If you had three wishes, would one of them be the wish Paul expressed in Romans 9:3? To separate yourself from God willingly for the sake of another seems foolish. As Paul wrote earlier in Romans: For scarcely for a righteous man will one die; yet perhaps for a good man someone would even dare to die. (5:7). Yet Paul's motivation was a worthy one, as Martin Luther explains.

"Paul's words will seem peculiar, no, stupid to those who appear holy but actually love God from impure motives. Their love is for the sake of salvation and peace or for the sake of escaping hell, not for God's sake, but their own. They foolishly say that orderly love begins with itself and that everyone must, to begin with, wish salvation for himself and for his neighbor. But they think this because they do not know what it means to be blessed and saved, unless they desire to take it to mean living a life of sensuous pleasures and having a good time according to their fancy. but to be blessed means this: to desire the will of God and His glory, and nothing of your own. We should pray to be saved and enter into the kingdom of God, not because we want all to go well with us, but so that the name and the honor and glory of God the Lord will be praised and increased. For when God's name is glorified, our well-being follows of its own accord."

God's will mattered to Paul more than his own well-being. Such selfless commitment may seem strange today when even marriage vows often endure only as long as we both shall love or till debt do us part. But Paul was following the model laid down by God Himself, who demonstrates His own love toward us, in that while we were still sinners, Christ died for us (5:8).


A man said to a friend, I hear you dismissed your pastor. What was wrong? The friend said, Well, he kept telling us we're all going to hell. The first man then asked, What does the new pastor say?

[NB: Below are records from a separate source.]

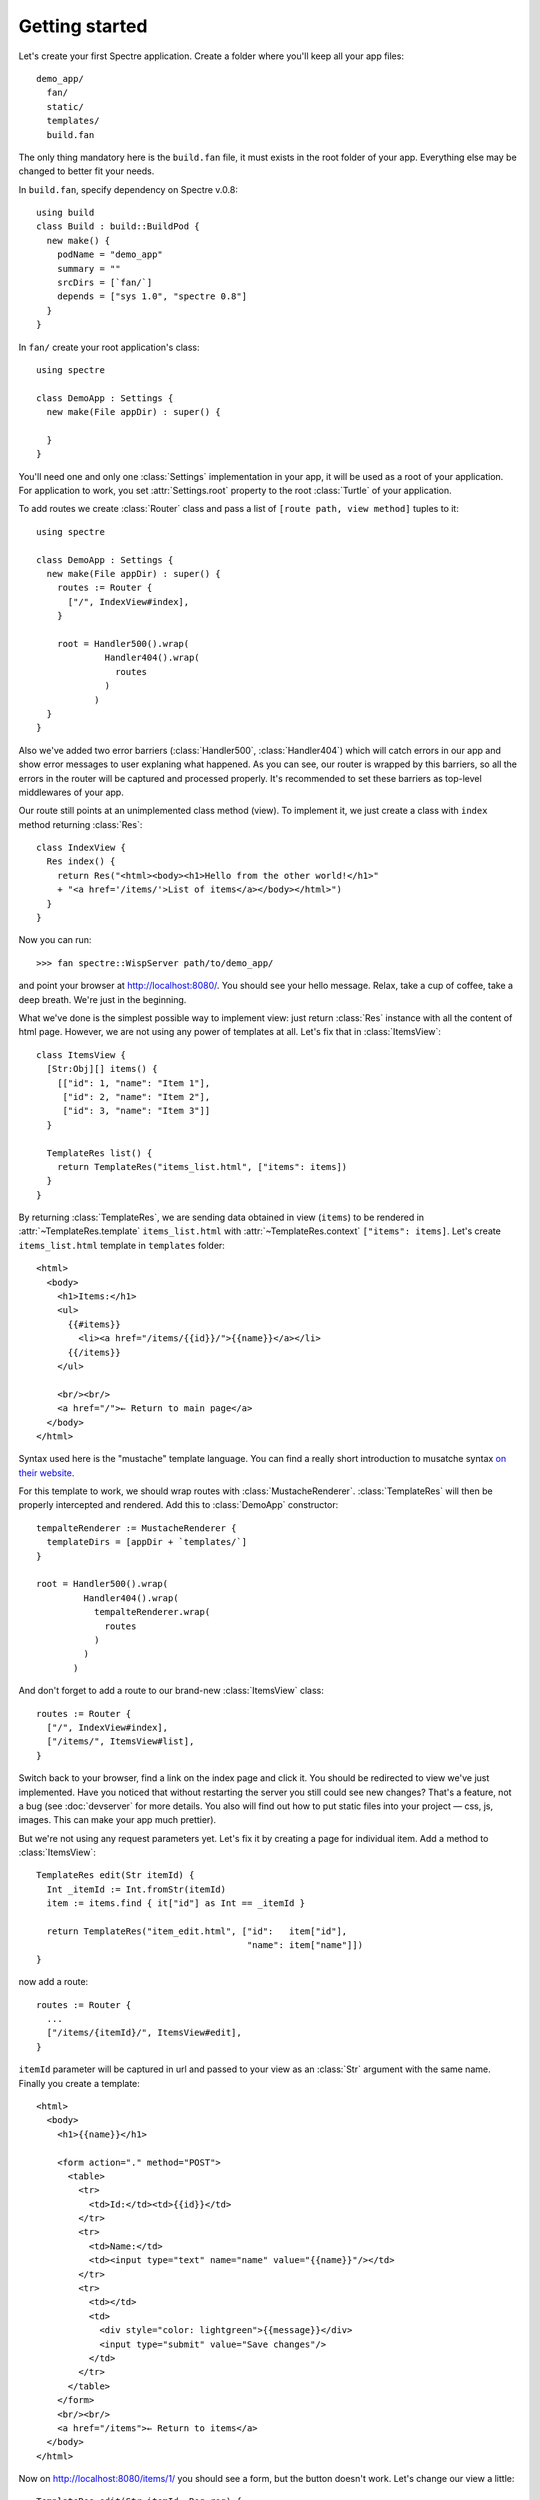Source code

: Getting started
===============

Let's create your first Spectre application. Create a folder where you'll keep all your app files::

  demo_app/
    fan/
    static/
    templates/    
    build.fan

The only thing mandatory here is the ``build.fan`` file, it must exists in the root folder of your app. Everything else may be changed to better fit your needs.

In ``build.fan``, specify dependency on Spectre v.0.8::
    
    using build
    class Build : build::BuildPod {
      new make() {
        podName = "demo_app"
        summary = ""
        srcDirs = [`fan/`]
        depends = ["sys 1.0", "spectre 0.8"]
      }
    }

In ``fan/`` create your root application's class::

  using spectre

  class DemoApp : Settings {
    new make(File appDir) : super() {
    
    }  
  }
  
You'll need one and only one :class:`Settings` implementation in your app, it will be used as a root of your application. For application to work, you set :attr:`Settings.root` property to the root :class:`Turtle` of your application.

To add routes we create :class:`Router` class and pass a list of ``[route path, view method]`` tuples to it::

  using spectre

  class DemoApp : Settings {
    new make(File appDir) : super() {
      routes := Router {
        ["/", IndexView#index],
      }
      
      root = Handler500().wrap(
               Handler404().wrap(
                 routes
               )
             )
    }
  }
  
Also we've added two error barriers (:class:`Handler500`, :class:`Handler404`) which will catch errors in our app and show error messages to user explaning what happened. As you can see, our router is wrapped by this barriers, so all the errors in the router will be captured and processed properly. It's recommended to set these barriers as top-level middlewares of your app.

Our route still points at an unimplemented class method (view). To implement it, we just create a class with ``index`` method returning :class:`Res`::

  class IndexView {
    Res index() {
      return Res("<html><body><h1>Hello from the other world!</h1>"
      + "<a href='/items/'>List of items</a></body></html>")
    }
  }

Now you can run::

  >>> fan spectre::WispServer path/to/demo_app/

and point your browser at `<http://localhost:8080/>`_. You should see your hello message. Relax, take a cup of coffee, take a deep breath. We're just in the beginning.

What we've done is the simplest possible way to implement view: just return :class:`Res` instance with all the content of html page. However, we are not using any power of templates at all. Let's fix that in :class:`ItemsView`::

  class ItemsView {
    [Str:Obj][] items() {
      [["id": 1, "name": "Item 1"],
       ["id": 2, "name": "Item 2"],
       ["id": 3, "name": "Item 3"]]
    }
  
    TemplateRes list() {
      return TemplateRes("items_list.html", ["items": items])
    }
  }
  
By returning :class:`TemplateRes`, we are sending data obtained in view (``items``) to be rendered in :attr:`~TemplateRes.template` ``items_list.html`` with :attr:`~TemplateRes.context` ``["items": items]``. Let's create ``items_list.html`` template in ``templates`` folder::

  <html> 
    <body>
      <h1>Items:</h1>
      <ul>
        {{#items}}
          <li><a href="/items/{{id}}/">{{name}}</a></li>
        {{/items}}
      </ul>
    
      <br/><br/>
      <a href="/">← Return to main page</a>
    </body>
  </html>

Syntax used here is the "mustache" template language. You can find a really short introduction to musatche syntax `on their website <http://mustache.github.com/mustache.5.html>`_.

For this template to work, we should wrap routes with :class:`MustacheRenderer`. :class:`TemplateRes` will then be properly intercepted and rendered. Add this to :class:`DemoApp` constructor::

  tempalteRenderer := MustacheRenderer { 
    templateDirs = [appDir + `templates/`]
  }

  root = Handler500().wrap(
           Handler404().wrap(
             tempalteRenderer.wrap(
               routes
             )
           )
         )

And don't forget to add a route to our brand-new :class:`ItemsView` class::

  routes := Router {
    ["/", IndexView#index],
    ["/items/", ItemsView#list],
  }

Switch back to your browser, find a link on the index page and click it. You should be redirected to view we've just implemented. Have you noticed that without restarting the server you still could see new changes? That's a feature, not a bug (see :doc:`devserver` for more details. You also will find out how to put static files into your project — css, js, images. This can make your app much prettier).

But we're not using any request parameters yet. Let's fix it by creating a page for individual item. Add a method to :class:`ItemsView`::

  TemplateRes edit(Str itemId) {
    Int _itemId := Int.fromStr(itemId)
    item := items.find { it["id"] as Int == _itemId }
  
    return TemplateRes("item_edit.html", ["id":   item["id"],
                                          "name": item["name"]])
  }

now add a route::

  routes := Router {
    ...
    ["/items/{itemId}/", ItemsView#edit],
  }

``itemId`` parameter will be captured in url and passed to your view as an :class:`Str` argument with the same name. Finally you create a template::
  
  <html> 
    <body>
      <h1>{{name}}</h1>

      <form action="." method="POST">
        <table>
          <tr>
            <td>Id:</td><td>{{id}}</td>
          </tr>
          <tr>
            <td>Name:</td>
            <td><input type="text" name="name" value="{{name}}"/></td>
          </tr>
          <tr>
            <td></td>
            <td>
              <div style="color: lightgreen">{{message}}</div>
              <input type="submit" value="Save changes"/>
            </td>
          </tr>
        </table>
      </form>
      <br/><br/>
      <a href="/items">← Return to items</a>
    </body>
  </html>
  
Now on `<http://localhost:8080/items/1/>`_ you should see a form, but the button doesn't work. Let's change our view a little::

  TemplateRes edit(Str itemId, Req req) {
    Int _itemId := Int.fromStr(itemId)
    item := items.find { it["id"] as Int == _itemId }
  
    Str message := ""
  
    if (req.method == "POST") {
      item["name"] = req.post["name"]
      message = "Item '" + item["name"] + "' saved"
    }

    return TemplateRes("item_edit.html", ["id":      item["id"], 
                                          "name":    item["name"],
                                          "message": message])
  }

Here we detect form posting via :attr:`Req.method` attribute, and then access form data through :attr:`Req.post` which is a map-like object containing all POST parameters.

"Save changes" button should work now. If you were watching close enough you'll see that changes are not actually persisted, but hey, it's just a demo. You should get the general idea.

Last thing is missing: we should redirect back to page using GET after processing POST request to avoid form reposting on page refresh. Let's see how we can do this::

  Res edit(Str itemId, Req req) {
    Int _itemId := Int.fromStr(itemId)
    item := items.find { it["id"] as Int == _itemId }
  
    if (req.method == "POST") {
      item["name"] = req.post["name"]
      Str message := "Item '" + item["name"] + "' saved"
      return ResRedirect(Uri.fromStr("/items/" + item["id"]
                                   + "/?message=" + Util.urlencode(message)))
    }

    Str message := req.get.get("message", "")

    return TemplateRes("item_edit.html", ["id":      item["id"],
                                          "name":    item["name"],
                                          "message": message])
  }
  
Here we just return :class:`ResRedirect` from view that will issue 302 FOUND http redirect. We also :func:`~Util.encode` message value: if it contains any of ``&``, ``=`` or ``;`` characters they will be backslash-escaped.

Congratulations! You've just completed this tutorial and should have basic undestanding of how to build applications with Spectre. You may now continue by reading :doc:`turtles` to get a deeper understanding of how these things actually work. Wish you good luck!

The friend replied, The new pastor says we're going to hell too. So what's the difference? asked the first man. Well, said the friend, the difference is that when the previous pastor said it, he sounded like he was gland about it; but when the new man says it, he sounds like it is breaking his heart.

That is what Paul is saying in this passage. It is breaking his heart that he has to say harsh things to and about nonbelievers, especially those among his fellow Jews.

Chapters 9-11 are the natural outcome of the first eight:

Chap.. 9

Israel's rejection rests with herself.

Chap.. 10

Israel's rejection is not complete; some are saved now.

Chap.. 11

Israel's rejection is not final: the nation is to be saved in the future.

Each of these three chapters begins with some fact about Paul. In the opening chapter of this section, Paul's burden is to relate something of his passion for the lost souls of his countrymen. Have w ever wept over souls? Do we deal with souls in the spirit of love, or spiritual pride? The Apostle here shows us something of the honesty of his passion, for he had been charged with being an enemy of the Jews. Being in Christ his life was such as would permit no exaggeration so that he spoke the truth, and he did not lie. Besides this his conscience quickened by the Holy Spirit also gave witness to this passion.

The extent of His passion is seen in his deep-rooted emotions. Such inward sadness and mental anguish, both great and continual, that he even included severance from Christ a price worth paying to see Israel saved! If the granting of the wish depended only on Paul's affections for Israel, then it would be granted but, of course, chapter 8 closes with no separation. It is not easy to estimate the measure of love in a Moses or a Paul! But such love does show up a contrast in many Christians today who are virulent in their anti-Semitic attitudes and careless indifference toward the perishing millions who have never heard of Christ.